Labour leader Sir Keir Starmer and actor Idris Elba spoke to the families of knife crime victims, as Sir Keir pledged to ban the online sale of zombie knives “straight away” if he becomes prime minister.

Labour has announced a five-step plan to tackle the issue, including guaranteed sanctions for young people carrying knives, and Sir Keir has pledged to chair an annual summit to track progress towards his goal of halving knife crime within a decade.

Pastor Lorraine Jones told Sir Keir, and actor and anti-knife crime campaigner Elba, at a meeting in Hammersmith, west London, that she saw her son, Dwayne Simpson, killed with “one jab wound” that “went straight through his heart”.

She said she had continued to live in Brixton, south London, since her son was killed ten years ago, because it is “like a battlefield I can’t retreat from”.

She said: “We want to be around the table with you, because we do have the answers right now. We’ve got patrols, Idris, volunteers that are patrolling before school and after school, because we haven’t got enough police officers.

“We haven’t got enough people in the community, we are desperate.

“And the most brutal thing is we’re saying it’s becoming the norm.

“We don’t want it to become the norm.

“It’s not normal for us to be burying our children, or five-year-olds seeing dead bodies and shrines in our neighbourhood.”

Pooja Kanda, whose son Ronan was stabbed to death in Wolverhampton, West Midlands, in 2022, as he walked home from a friend’s house, said that if a ban on zombie knives had been introduced after Dwayne’s death, it could have saved her son.

Idris Elba and Sir Keir Starmer walking together in front of a staircase
Idris Elba and Sir Keir Starmer arrive for a meeting with families in Hammersmith, west London (Stefan Rousseau/PA)

“If there was a ban two years ago my son would be living,” Ms Kanda said.

Elba said young people had suggested solutions in his conversations with them.

He said: “I’ve had conversations which are difficult, like ‘Idris, you’re telling people to put away our knives, but what am I going to hold?’.

“And I feel like I don’t know what to say to them, because they’re literally holding these out of fear. But they have solutions.”

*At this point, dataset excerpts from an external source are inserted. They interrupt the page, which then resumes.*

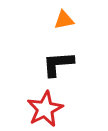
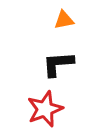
red star: rotated 6 degrees clockwise
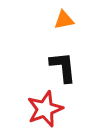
black L-shape: moved 5 px right, 3 px down; rotated 88 degrees clockwise
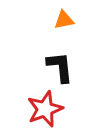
black L-shape: moved 3 px left
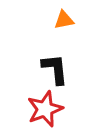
black L-shape: moved 5 px left, 2 px down
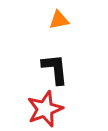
orange triangle: moved 5 px left
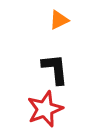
orange triangle: rotated 15 degrees counterclockwise
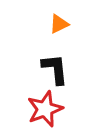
orange triangle: moved 4 px down
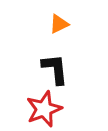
red star: moved 1 px left
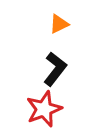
black L-shape: rotated 44 degrees clockwise
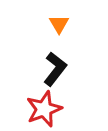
orange triangle: rotated 35 degrees counterclockwise
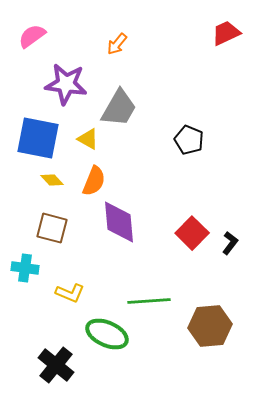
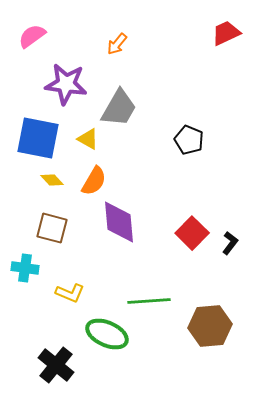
orange semicircle: rotated 8 degrees clockwise
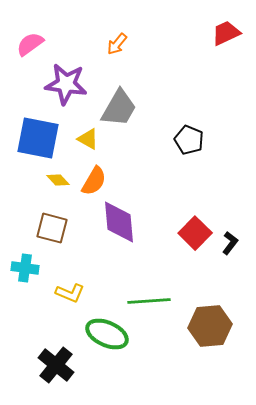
pink semicircle: moved 2 px left, 8 px down
yellow diamond: moved 6 px right
red square: moved 3 px right
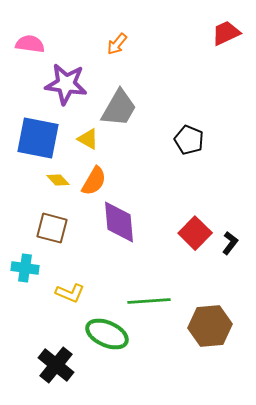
pink semicircle: rotated 44 degrees clockwise
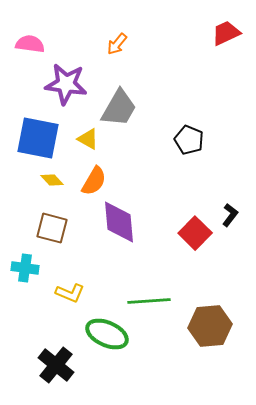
yellow diamond: moved 6 px left
black L-shape: moved 28 px up
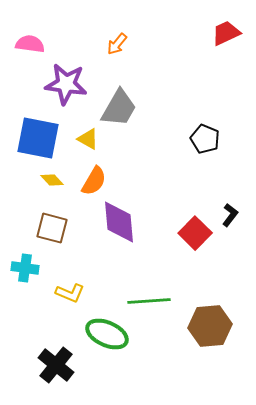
black pentagon: moved 16 px right, 1 px up
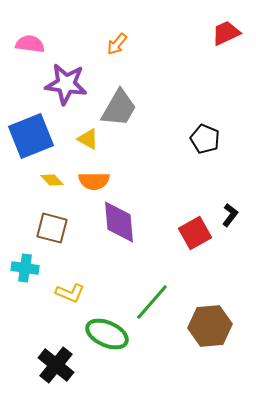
blue square: moved 7 px left, 2 px up; rotated 33 degrees counterclockwise
orange semicircle: rotated 60 degrees clockwise
red square: rotated 16 degrees clockwise
green line: moved 3 px right, 1 px down; rotated 45 degrees counterclockwise
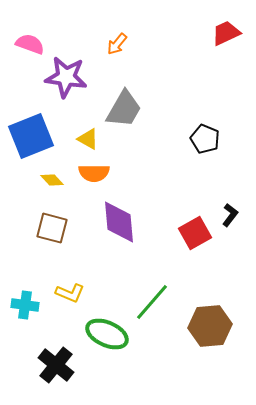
pink semicircle: rotated 12 degrees clockwise
purple star: moved 7 px up
gray trapezoid: moved 5 px right, 1 px down
orange semicircle: moved 8 px up
cyan cross: moved 37 px down
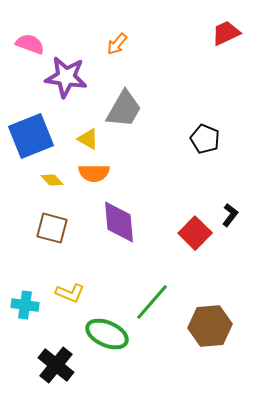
red square: rotated 16 degrees counterclockwise
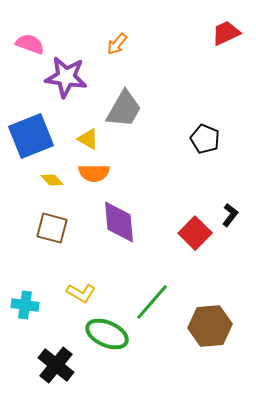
yellow L-shape: moved 11 px right; rotated 8 degrees clockwise
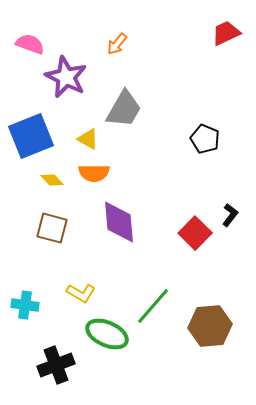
purple star: rotated 18 degrees clockwise
green line: moved 1 px right, 4 px down
black cross: rotated 30 degrees clockwise
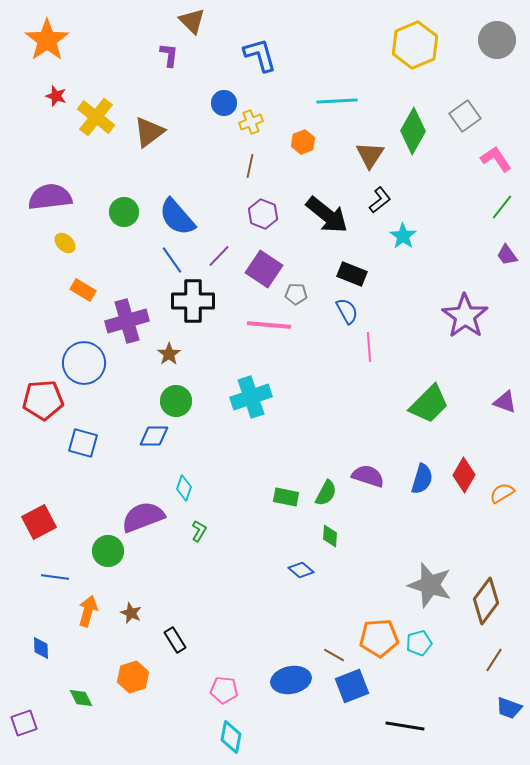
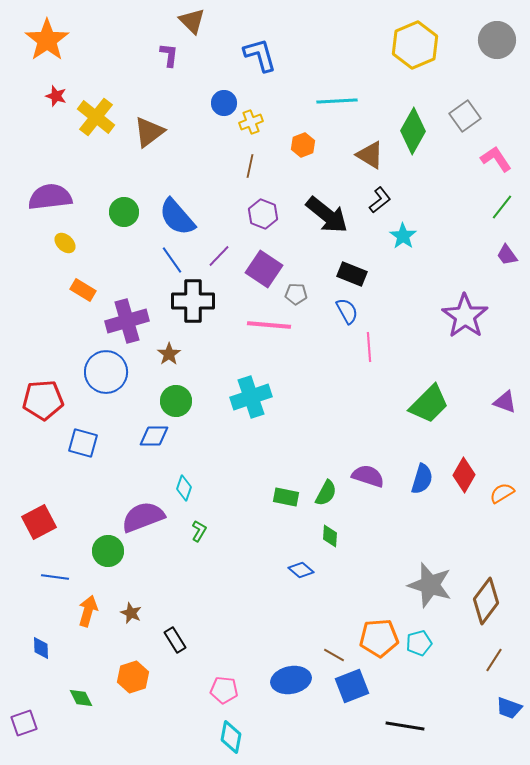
orange hexagon at (303, 142): moved 3 px down
brown triangle at (370, 155): rotated 32 degrees counterclockwise
blue circle at (84, 363): moved 22 px right, 9 px down
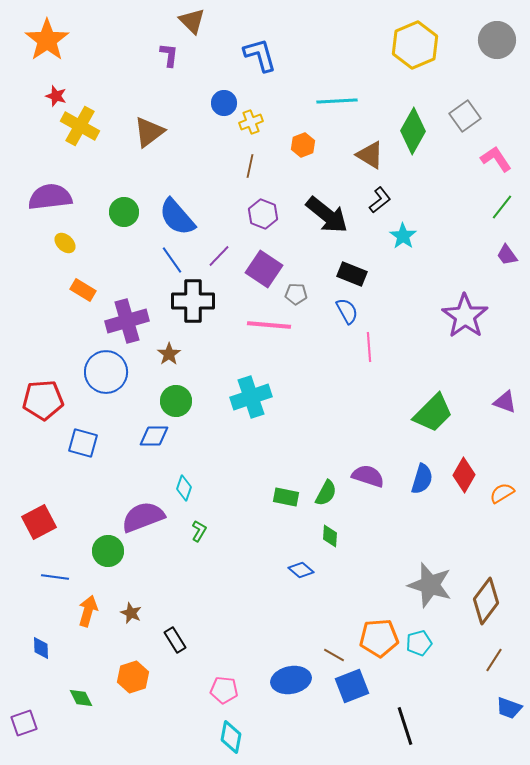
yellow cross at (96, 117): moved 16 px left, 9 px down; rotated 9 degrees counterclockwise
green trapezoid at (429, 404): moved 4 px right, 9 px down
black line at (405, 726): rotated 63 degrees clockwise
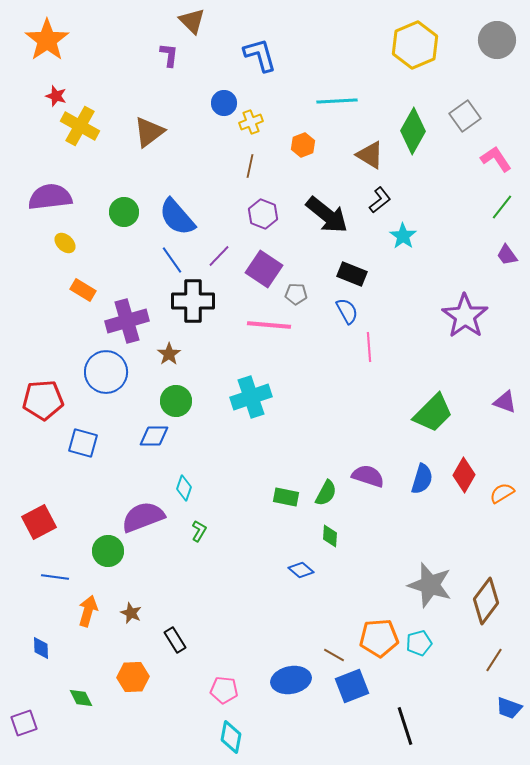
orange hexagon at (133, 677): rotated 16 degrees clockwise
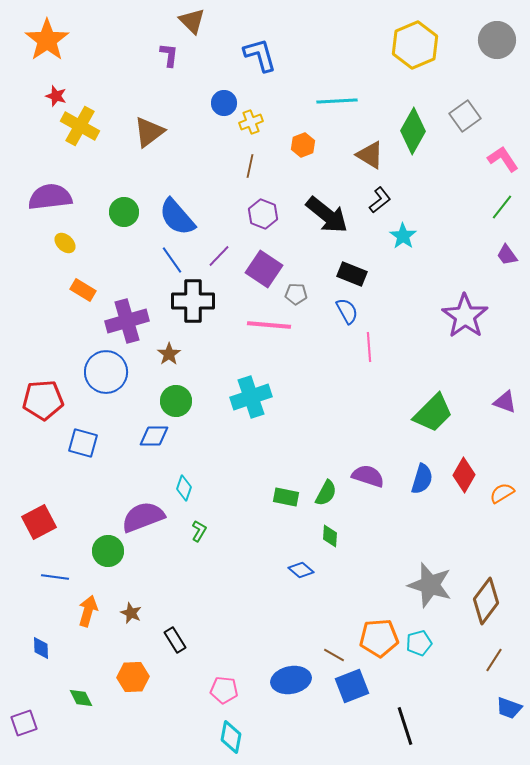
pink L-shape at (496, 159): moved 7 px right
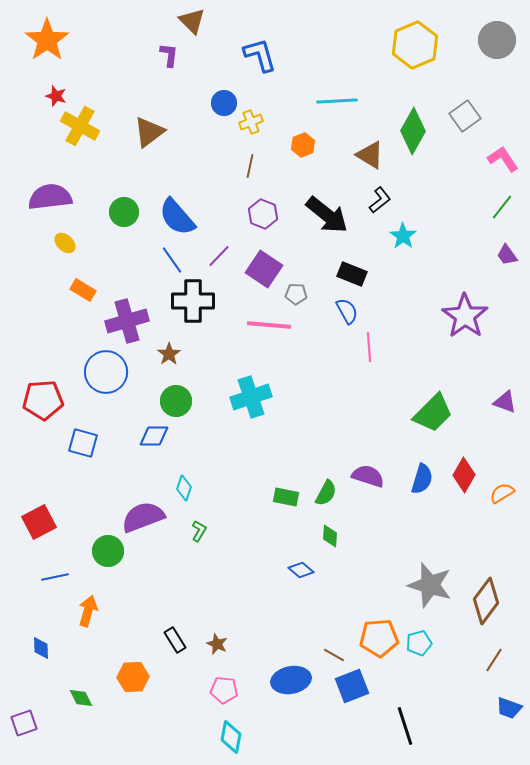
blue line at (55, 577): rotated 20 degrees counterclockwise
brown star at (131, 613): moved 86 px right, 31 px down
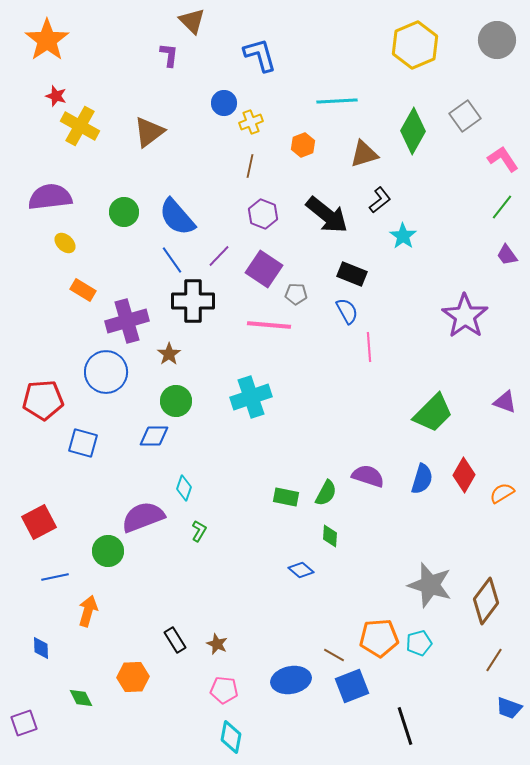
brown triangle at (370, 155): moved 6 px left, 1 px up; rotated 48 degrees counterclockwise
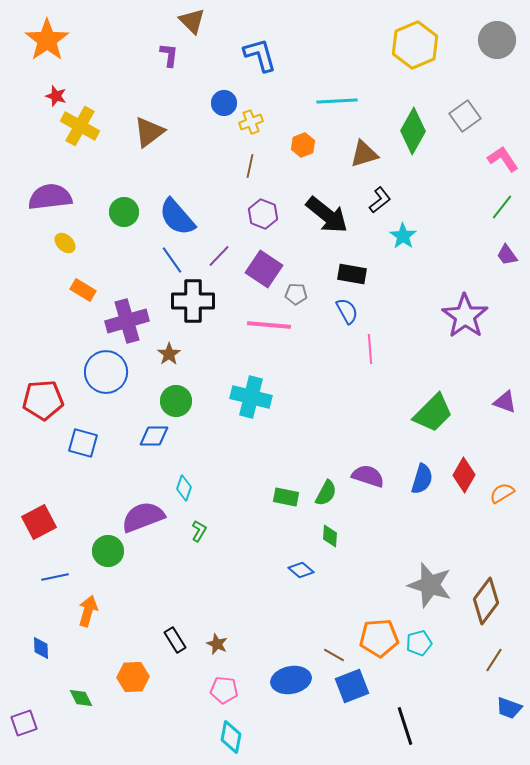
black rectangle at (352, 274): rotated 12 degrees counterclockwise
pink line at (369, 347): moved 1 px right, 2 px down
cyan cross at (251, 397): rotated 33 degrees clockwise
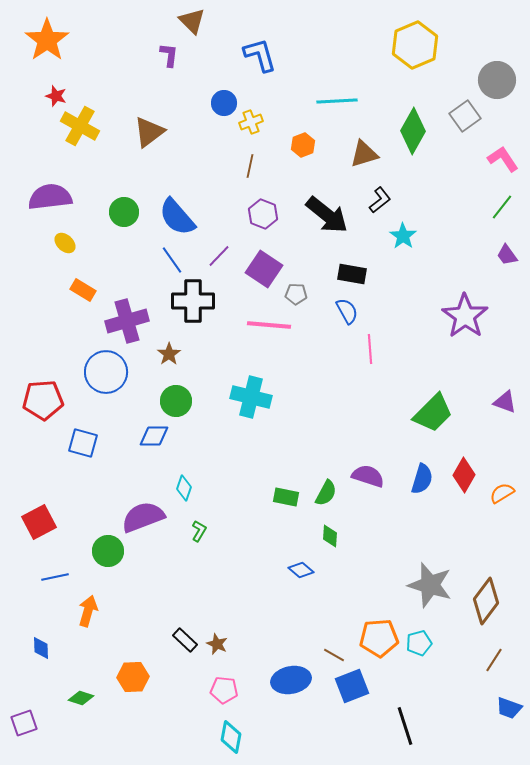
gray circle at (497, 40): moved 40 px down
black rectangle at (175, 640): moved 10 px right; rotated 15 degrees counterclockwise
green diamond at (81, 698): rotated 45 degrees counterclockwise
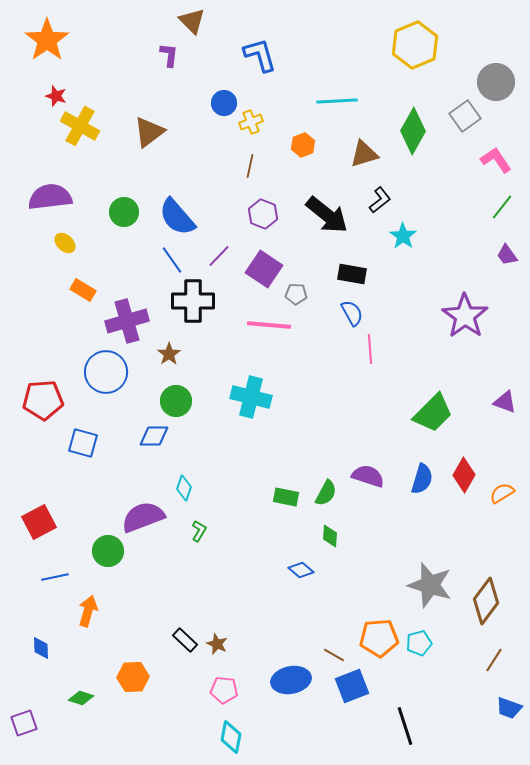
gray circle at (497, 80): moved 1 px left, 2 px down
pink L-shape at (503, 159): moved 7 px left, 1 px down
blue semicircle at (347, 311): moved 5 px right, 2 px down
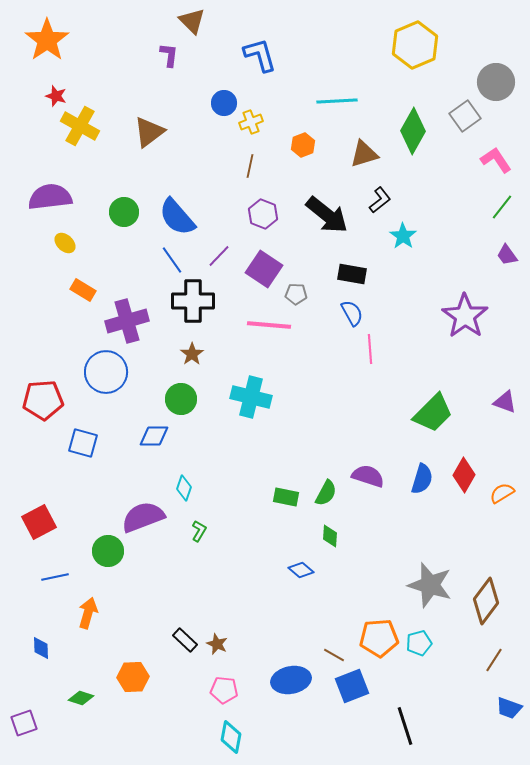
brown star at (169, 354): moved 23 px right
green circle at (176, 401): moved 5 px right, 2 px up
orange arrow at (88, 611): moved 2 px down
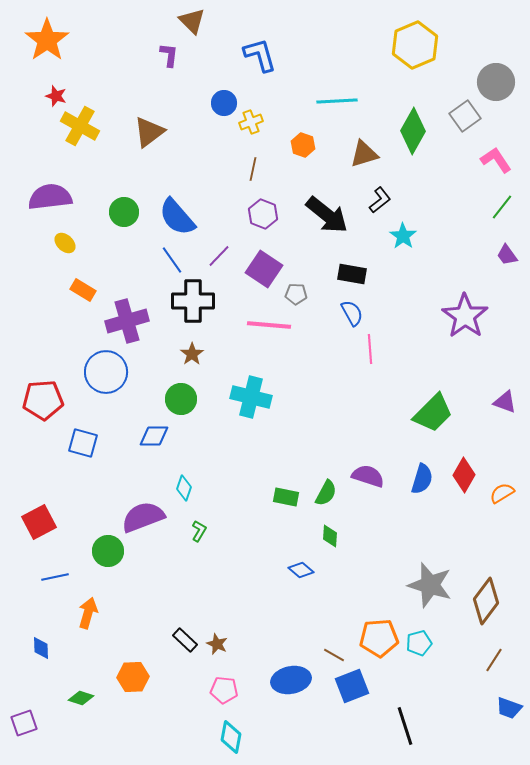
orange hexagon at (303, 145): rotated 20 degrees counterclockwise
brown line at (250, 166): moved 3 px right, 3 px down
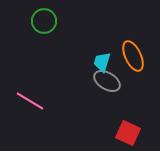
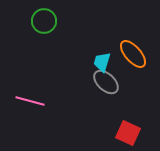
orange ellipse: moved 2 px up; rotated 16 degrees counterclockwise
gray ellipse: moved 1 px left, 1 px down; rotated 12 degrees clockwise
pink line: rotated 16 degrees counterclockwise
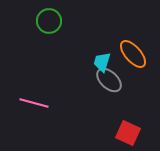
green circle: moved 5 px right
gray ellipse: moved 3 px right, 2 px up
pink line: moved 4 px right, 2 px down
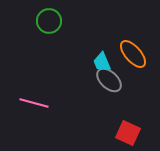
cyan trapezoid: rotated 40 degrees counterclockwise
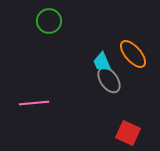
gray ellipse: rotated 12 degrees clockwise
pink line: rotated 20 degrees counterclockwise
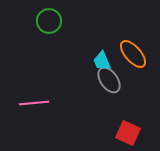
cyan trapezoid: moved 1 px up
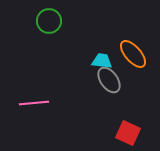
cyan trapezoid: rotated 120 degrees clockwise
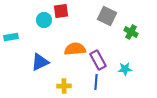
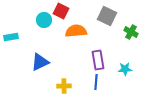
red square: rotated 35 degrees clockwise
orange semicircle: moved 1 px right, 18 px up
purple rectangle: rotated 18 degrees clockwise
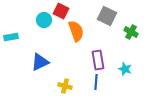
orange semicircle: rotated 75 degrees clockwise
cyan star: rotated 24 degrees clockwise
yellow cross: moved 1 px right; rotated 16 degrees clockwise
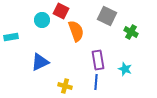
cyan circle: moved 2 px left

Some say tougher sentences would be a deterrent, while others say there are too many loopholes when it comes to obtaining knives, he added.

“They know all the loopholes, so let’s just use your creative minds and go, OK, let’s find ways to help. You know, use your creative minds to help us, help this whole-society issue.”

Elba said in an Instagram video later that it was a “very important” meeting families of victims and campaign organisations to discuss “what we need to do as a country to fight this”.

He said it was a non-political issue.

Sir Keir said it was “difficult to hear” stories from the knife crime campaigners.

He added: “And it should be difficult to hear, and it’s very important that it is heard from beginning to end.”